* [Required tasks]:
1) In the bear attack report, copy the passage starting with "Hunting and Fishing" and going on through "non-life threatening injuries.", renaming "sow" as "mother bear".
2) Using the bear attack report, explain why it urges anyone heading into bear country to understand the risks and train in bear avoidance and safety protocols.

* [Excerpt to read]:
Hunting and Fishing News & Blog Articles
Army Paratrooper Killed By Bear
The fatal mauling of Staff Sgt. Seth Michael Plant by a female brown bear on Alaska’s Joint Base Elmendorf-Richardson late last week serves as yet another stark reminder of just how tenuous life in the backcountry can be. Staff Sgt. Plant was killed while scouting an area of JBER for future land navigation courses. He reportedly ventured too close to a den that the sow and her cubs were inhabiting when she sprang upon him and one of his companions. Plant was pronounced dead upon reaching the hospital and an unidentified surviving soldier was released with non-life threatening injuries.
Condolences from all of us here at Eastmans’ Hunting Journals to the friends and family of Staff Sgt. Plant, you are in our prayers.
While bear attacks, both fatal and non-fatal, are exceedingly rare overall, (68 people hospitalized between 2000 & 2017 in Alaska & 13 fatalities across North America since 2020) people who work and recreate in bear country face dramatically increased risks of mauling and/or death. Therefore, we once again urge anyone venturing into bear country (black, grizzly or both) to understand the risks, educate and train yourself and those around you in bear avoidance measures and safety protocols. I personally would urge all who wander into the vast and breathtaking spaces that North America’s bears call home, to know how to use, train with and carry both bear spray and firearms, whether they be long guns or handguns.

* [Data shown]:
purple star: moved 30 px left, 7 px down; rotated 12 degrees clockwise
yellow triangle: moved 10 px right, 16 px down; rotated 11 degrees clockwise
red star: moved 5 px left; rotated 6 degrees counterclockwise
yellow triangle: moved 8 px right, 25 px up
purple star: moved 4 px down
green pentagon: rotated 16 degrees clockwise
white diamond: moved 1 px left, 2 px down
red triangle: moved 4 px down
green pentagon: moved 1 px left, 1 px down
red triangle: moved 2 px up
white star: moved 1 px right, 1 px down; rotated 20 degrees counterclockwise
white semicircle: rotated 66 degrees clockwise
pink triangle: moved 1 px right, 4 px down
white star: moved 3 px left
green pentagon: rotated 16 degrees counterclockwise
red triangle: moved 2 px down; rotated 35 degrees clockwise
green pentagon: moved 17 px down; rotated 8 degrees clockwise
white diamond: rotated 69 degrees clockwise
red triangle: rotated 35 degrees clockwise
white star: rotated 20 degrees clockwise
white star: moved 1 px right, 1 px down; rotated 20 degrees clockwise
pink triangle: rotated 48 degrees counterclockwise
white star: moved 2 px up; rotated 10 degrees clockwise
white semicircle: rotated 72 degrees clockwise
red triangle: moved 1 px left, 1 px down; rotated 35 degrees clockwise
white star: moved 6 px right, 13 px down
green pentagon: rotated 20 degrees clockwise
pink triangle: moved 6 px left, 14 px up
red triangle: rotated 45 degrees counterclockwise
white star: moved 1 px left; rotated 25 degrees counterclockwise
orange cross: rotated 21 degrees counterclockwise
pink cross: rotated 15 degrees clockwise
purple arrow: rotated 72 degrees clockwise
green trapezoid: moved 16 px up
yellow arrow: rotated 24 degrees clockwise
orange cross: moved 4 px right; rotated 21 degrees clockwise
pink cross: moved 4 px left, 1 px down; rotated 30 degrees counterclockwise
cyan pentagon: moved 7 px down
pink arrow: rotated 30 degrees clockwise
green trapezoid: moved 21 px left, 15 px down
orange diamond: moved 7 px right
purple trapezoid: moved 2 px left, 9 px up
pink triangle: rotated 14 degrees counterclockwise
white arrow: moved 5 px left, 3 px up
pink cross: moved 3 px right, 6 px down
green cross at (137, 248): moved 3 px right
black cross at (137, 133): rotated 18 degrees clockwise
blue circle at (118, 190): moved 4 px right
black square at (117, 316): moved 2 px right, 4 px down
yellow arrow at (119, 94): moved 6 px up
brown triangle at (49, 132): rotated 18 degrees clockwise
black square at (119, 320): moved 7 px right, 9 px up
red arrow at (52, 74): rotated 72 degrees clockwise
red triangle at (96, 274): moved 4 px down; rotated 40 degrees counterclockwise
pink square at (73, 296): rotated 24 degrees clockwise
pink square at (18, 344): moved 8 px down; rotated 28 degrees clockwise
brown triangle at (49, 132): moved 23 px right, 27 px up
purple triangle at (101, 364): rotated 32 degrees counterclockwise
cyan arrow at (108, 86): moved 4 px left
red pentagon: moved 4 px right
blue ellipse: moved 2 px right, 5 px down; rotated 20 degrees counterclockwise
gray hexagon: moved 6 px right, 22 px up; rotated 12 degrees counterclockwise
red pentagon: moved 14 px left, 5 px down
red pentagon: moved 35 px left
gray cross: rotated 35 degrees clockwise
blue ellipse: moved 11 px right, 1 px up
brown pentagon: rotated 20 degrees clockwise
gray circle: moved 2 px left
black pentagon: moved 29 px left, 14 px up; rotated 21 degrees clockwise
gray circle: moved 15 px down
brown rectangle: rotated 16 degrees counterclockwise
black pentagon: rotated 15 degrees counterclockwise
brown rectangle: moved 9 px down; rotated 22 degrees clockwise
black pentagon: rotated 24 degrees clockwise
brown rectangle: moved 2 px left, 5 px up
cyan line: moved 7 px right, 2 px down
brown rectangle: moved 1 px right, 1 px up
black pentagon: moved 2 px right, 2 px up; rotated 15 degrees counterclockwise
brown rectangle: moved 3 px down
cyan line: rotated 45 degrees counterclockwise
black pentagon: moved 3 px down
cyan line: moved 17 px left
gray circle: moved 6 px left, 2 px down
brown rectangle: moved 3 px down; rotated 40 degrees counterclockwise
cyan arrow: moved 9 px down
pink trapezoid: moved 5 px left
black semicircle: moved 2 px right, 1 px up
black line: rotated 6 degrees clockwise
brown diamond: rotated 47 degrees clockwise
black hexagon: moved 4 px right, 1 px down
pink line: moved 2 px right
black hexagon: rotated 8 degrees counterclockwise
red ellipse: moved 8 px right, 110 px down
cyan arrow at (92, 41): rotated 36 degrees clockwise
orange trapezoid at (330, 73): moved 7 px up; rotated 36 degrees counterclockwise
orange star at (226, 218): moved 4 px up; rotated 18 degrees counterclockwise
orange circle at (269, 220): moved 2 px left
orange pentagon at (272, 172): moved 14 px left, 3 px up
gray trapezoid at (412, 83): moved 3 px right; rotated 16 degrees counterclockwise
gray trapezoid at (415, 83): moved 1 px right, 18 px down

* [Responses for each task]:
1)
Hunting and Fishing News & Blog Articles
Army Paratrooper Killed By Bear
The fatal mauling of Staff Sgt. Seth Michael Plant by a female brown bear on Alaska’s Joint Base Elmendorf-Richardson late last week serves as yet another stark reminder of just how tenuous life in the backcountry can be. Staff Sgt. Plant was killed while scouting an area of JBER for future land navigation courses. He reportedly ventured too close to a den that the mother bear and her cubs were inhabiting when she sprang upon him and one of his companions. Plant was pronounced dead upon reaching the hospital and an unidentified surviving soldier was released with non-life threatening injuries.

2) Bear attacks are exceedingly rare overall. However, people who work and recreate in bear country face dramatically increased risks of mauling or death, so the report urges them to understand those risks and to train in avoidance and safety measures.